When we get to the later years of our lives it is good to have some stories, adventures and interesting experiences with which to regale our grandchildren, being a writer can provide as many of those as you care to take up. 



Comments

Wendy H. Jones said…
Great to hear about your career. Sounds like you've managed to balance ghostwriting and writing your own novels perfectly. Well deserved ne and well deserved.
Bill Kirton said…
Fascinating, Andrew. I can't compete but I offer a little aside following on from your distinction between pleasure/fulfilment and financial reward. Since taking early retirement from academia, my way of supplementing (or, more accurately, earning) my writing income has been from commercial work - safety DVDs, training courses, corporate promotional materials, and so on. While they obviously have few of the pleasures of creating fiction, lots of them are still challenging enough to provide real satisfactions (not least in interpreting the briefs delivered by some individuals in upper management whose literacy levels and cliché resistance must have peaked around their 4th form days). And I make no apologies for sharing here a single sentence which I've quoted in many other comments and talks. I had to write the script for a 20 minute promotional video on a product I'll call Acmeclad. It was used to coat oil and gas pipes which were to be laid on the sea bed. I emailed the chief engineer of the company to ask what the product was, what it was supposed to do. In other words, I was asking 'What do you want me to say in the video?' His reply was:

Acmeclad is of a monocoque construction comprising a polymeric textile reinforcement encapsulated within a neoprene outer layer complete with integral neoprene strakes, bonded to a polypropylene penetration-resistant felt impregnated with a corrosion inhibitor or biocide contained within a water resistant thixotropic gel as dictated by the application for which the system will be supplied.

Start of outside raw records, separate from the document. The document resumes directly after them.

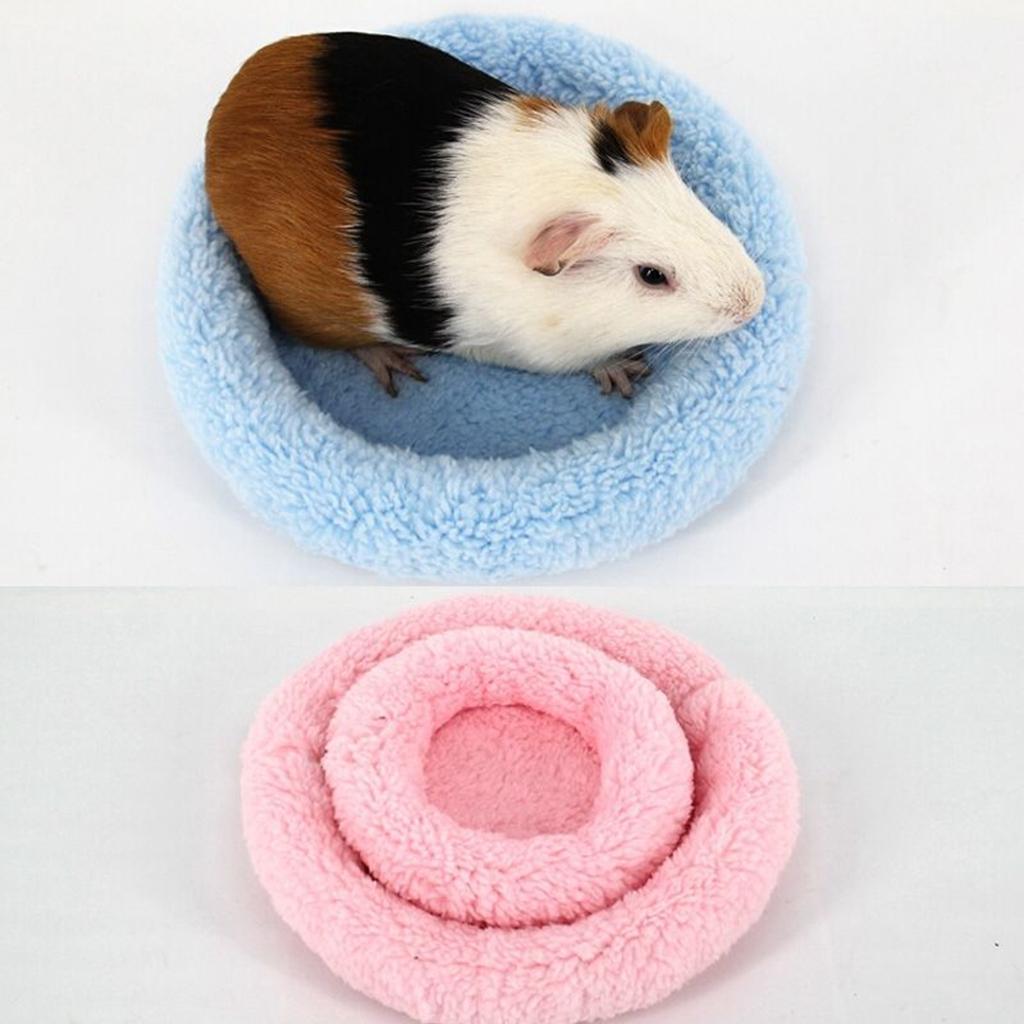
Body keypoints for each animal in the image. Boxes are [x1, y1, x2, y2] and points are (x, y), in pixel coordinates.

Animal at [205, 33, 765, 397]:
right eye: (652, 276)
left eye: (693, 203)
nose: (752, 302)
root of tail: (227, 112)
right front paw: (626, 374)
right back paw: (396, 367)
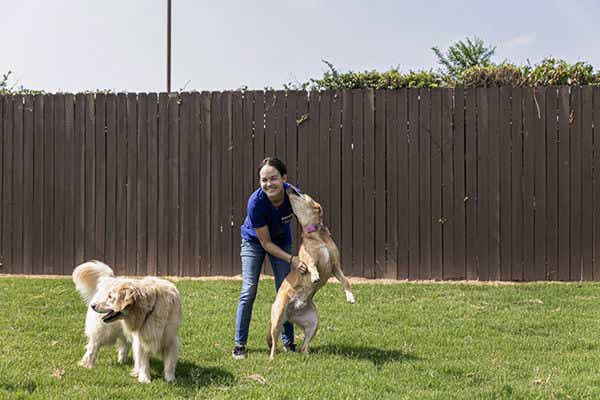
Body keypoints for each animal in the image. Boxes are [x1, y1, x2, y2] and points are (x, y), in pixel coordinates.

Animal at [268, 186, 356, 360]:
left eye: (301, 192)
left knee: (304, 345)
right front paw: (315, 275)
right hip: (277, 315)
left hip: (313, 322)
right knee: (274, 342)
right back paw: (272, 358)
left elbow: (346, 281)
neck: (316, 233)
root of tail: (290, 315)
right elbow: (311, 264)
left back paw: (307, 355)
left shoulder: (335, 266)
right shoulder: (307, 258)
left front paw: (350, 297)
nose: (288, 187)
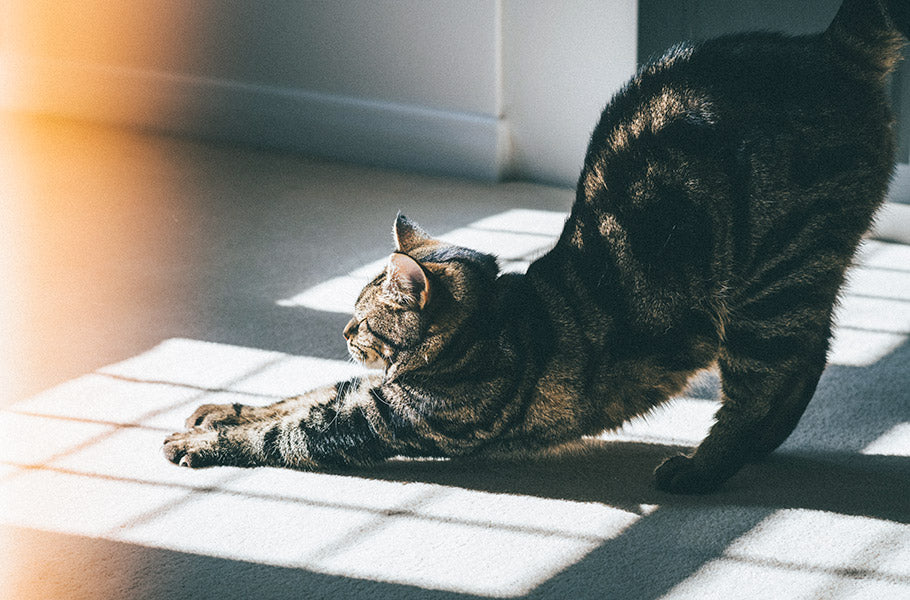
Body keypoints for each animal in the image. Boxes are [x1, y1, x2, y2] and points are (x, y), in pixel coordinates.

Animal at [166, 1, 910, 492]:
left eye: (363, 319)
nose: (343, 331)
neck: (486, 325)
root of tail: (827, 46)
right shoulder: (370, 393)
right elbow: (298, 396)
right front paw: (219, 407)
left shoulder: (384, 421)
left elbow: (287, 430)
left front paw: (201, 440)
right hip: (796, 281)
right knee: (809, 360)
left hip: (772, 285)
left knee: (771, 382)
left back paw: (702, 470)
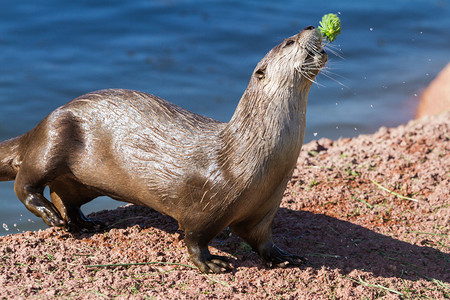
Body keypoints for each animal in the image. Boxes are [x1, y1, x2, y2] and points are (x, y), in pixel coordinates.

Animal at [1, 27, 328, 274]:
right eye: (289, 41)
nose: (312, 26)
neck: (246, 156)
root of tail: (44, 121)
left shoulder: (263, 210)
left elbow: (262, 240)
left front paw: (283, 256)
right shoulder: (203, 208)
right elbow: (194, 238)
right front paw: (210, 263)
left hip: (82, 180)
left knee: (65, 196)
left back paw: (83, 223)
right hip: (54, 139)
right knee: (26, 182)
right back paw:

Stretching that to 20 minutes and still not understanding a word of the resulting script (which he approved) was very fulfilling.
AliB said…
What a fascinating post and thanks for being candid about your income, Andrew. You don't say what you earn from your 'passion projects' but then I don't suppose it matters. And they look really well designed.
Looking back I can see that I developed a certain amount of confidence as a writer in my working life when I took to sending stuff to mostly minor professional journals and enjoyed working to a brief for reports etc. I think this has stood me in good stead, but I have never really capitalised on it. However I think now life is maybe to short to sacrifice the passion for the prose!
Andrew Crofts said…
Thanks for the comments. I included any income from passion projects into the overall figure. It certainly isn't the largest part of the mix but then, as you say AliB, it "doesn't really matter". Having many different income streams from different types of writing takes all the pressure off, (well, most of the pressure). I think the financial advisers would call it having "a mixed portfolio".
Respect - and good that you also manage to find time and space for the passion projects. I've thought about ghost writing to help pay some bills, but not sure where to start... will check out your handbook!